What is expected> Repeat every line of the data exactly, but not the pictures.

Records to process>
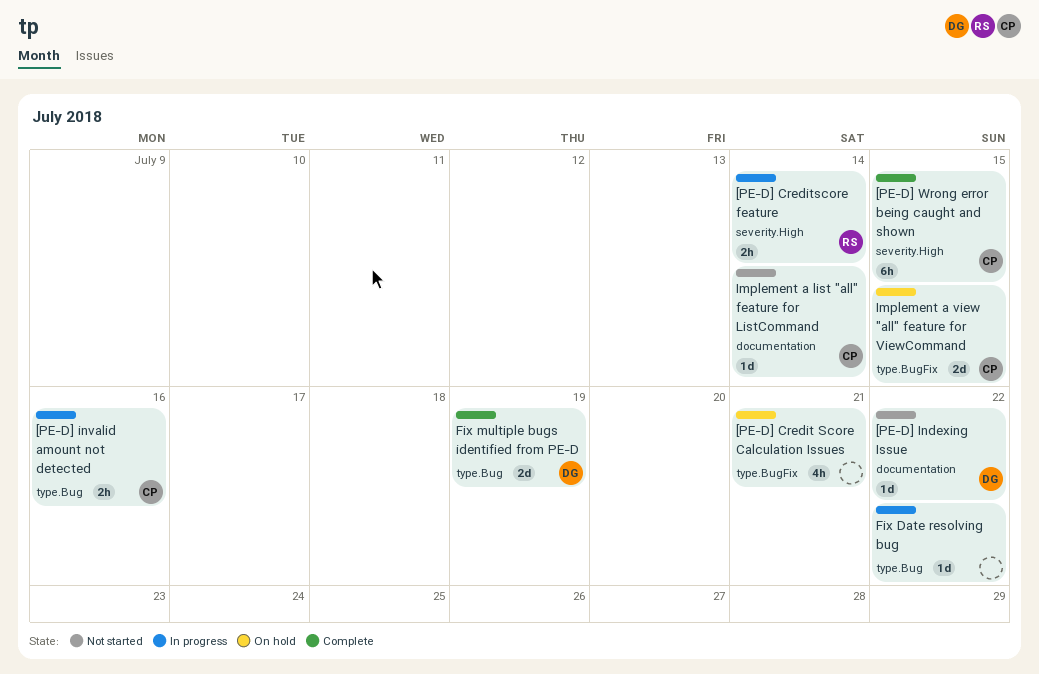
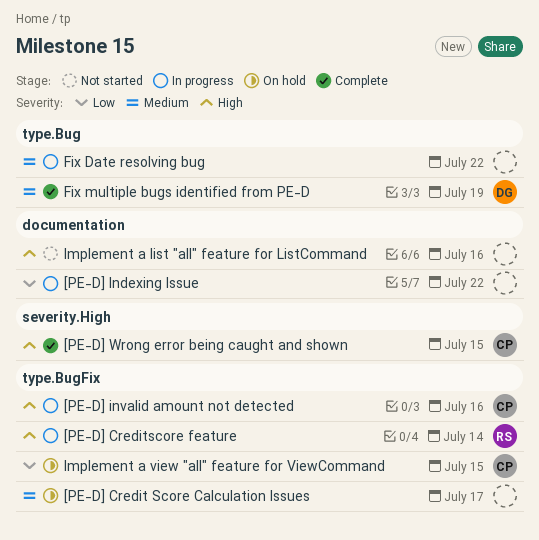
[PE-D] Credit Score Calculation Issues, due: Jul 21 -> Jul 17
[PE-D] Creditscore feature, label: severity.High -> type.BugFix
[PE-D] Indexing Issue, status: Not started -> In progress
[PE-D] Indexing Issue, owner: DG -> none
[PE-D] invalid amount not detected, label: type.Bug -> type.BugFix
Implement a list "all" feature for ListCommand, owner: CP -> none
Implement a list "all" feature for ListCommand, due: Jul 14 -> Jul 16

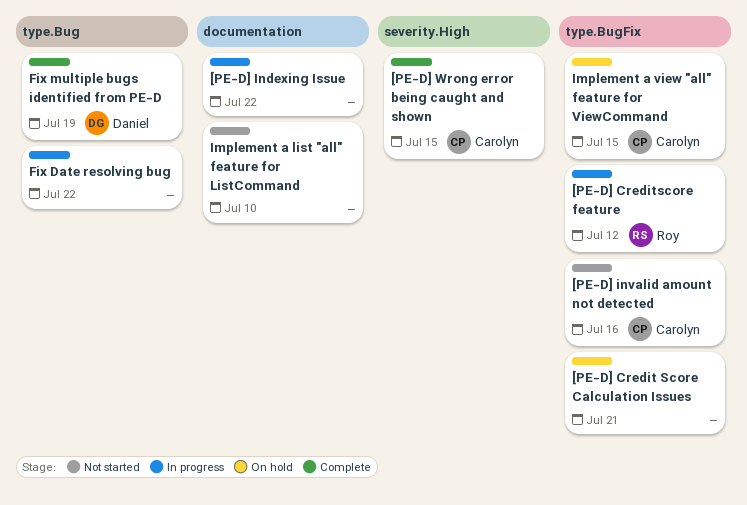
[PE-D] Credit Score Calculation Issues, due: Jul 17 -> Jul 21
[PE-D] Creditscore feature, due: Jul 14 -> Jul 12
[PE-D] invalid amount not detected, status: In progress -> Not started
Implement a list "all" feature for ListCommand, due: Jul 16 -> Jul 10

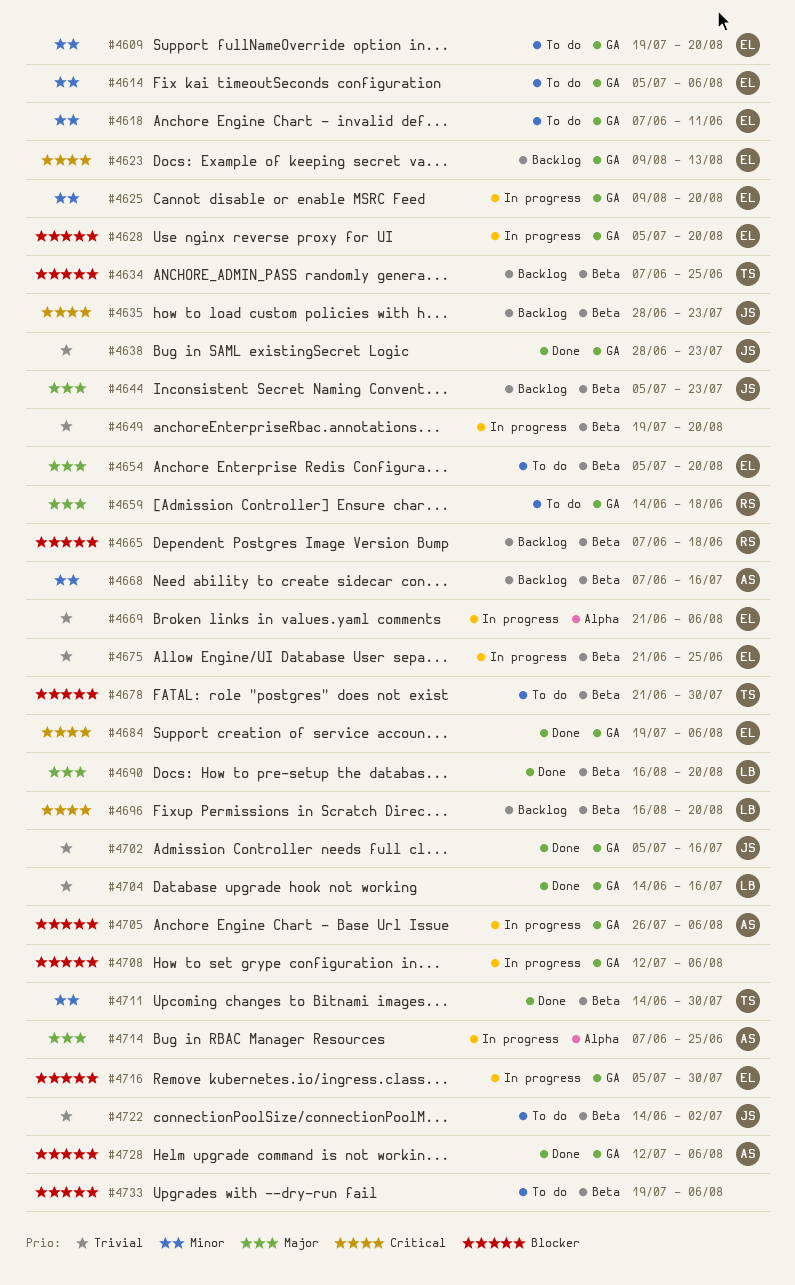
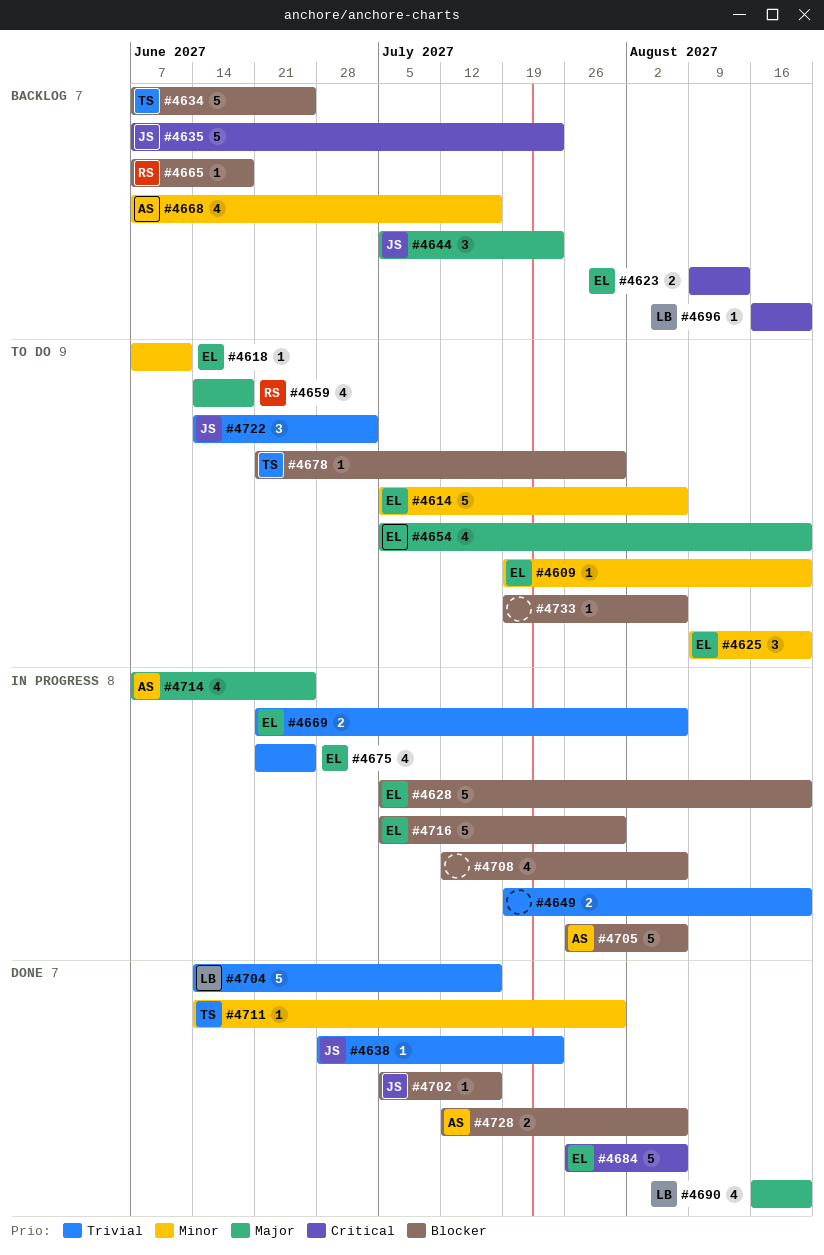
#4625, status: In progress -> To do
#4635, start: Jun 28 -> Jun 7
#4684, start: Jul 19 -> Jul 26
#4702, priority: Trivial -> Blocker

Output for this exercise>
[PE-D] Credit Score Calculation Issues, due: Jul 21 -> Jul 17
[PE-D] Creditscore feature, label: severity.High -> type.BugFix
[PE-D] Indexing Issue, status: Not started -> In progress
[PE-D] Indexing Issue, owner: DG -> none
[PE-D] invalid amount not detected, label: type.Bug -> type.BugFix
Implement a list "all" feature for ListCommand, owner: CP -> none
Implement a list "all" feature for ListCommand, due: Jul 14 -> Jul 16

[PE-D] Credit Score Calculation Issues, due: Jul 17 -> Jul 21
[PE-D] Creditscore feature, due: Jul 14 -> Jul 12
[PE-D] invalid amount not detected, status: In progress -> Not started
Implement a list "all" feature for ListCommand, due: Jul 16 -> Jul 10

#4625, status: In progress -> To do
#4635, start: Jun 28 -> Jun 7
#4684, start: Jul 19 -> Jul 26
#4702, priority: Trivial -> Blocker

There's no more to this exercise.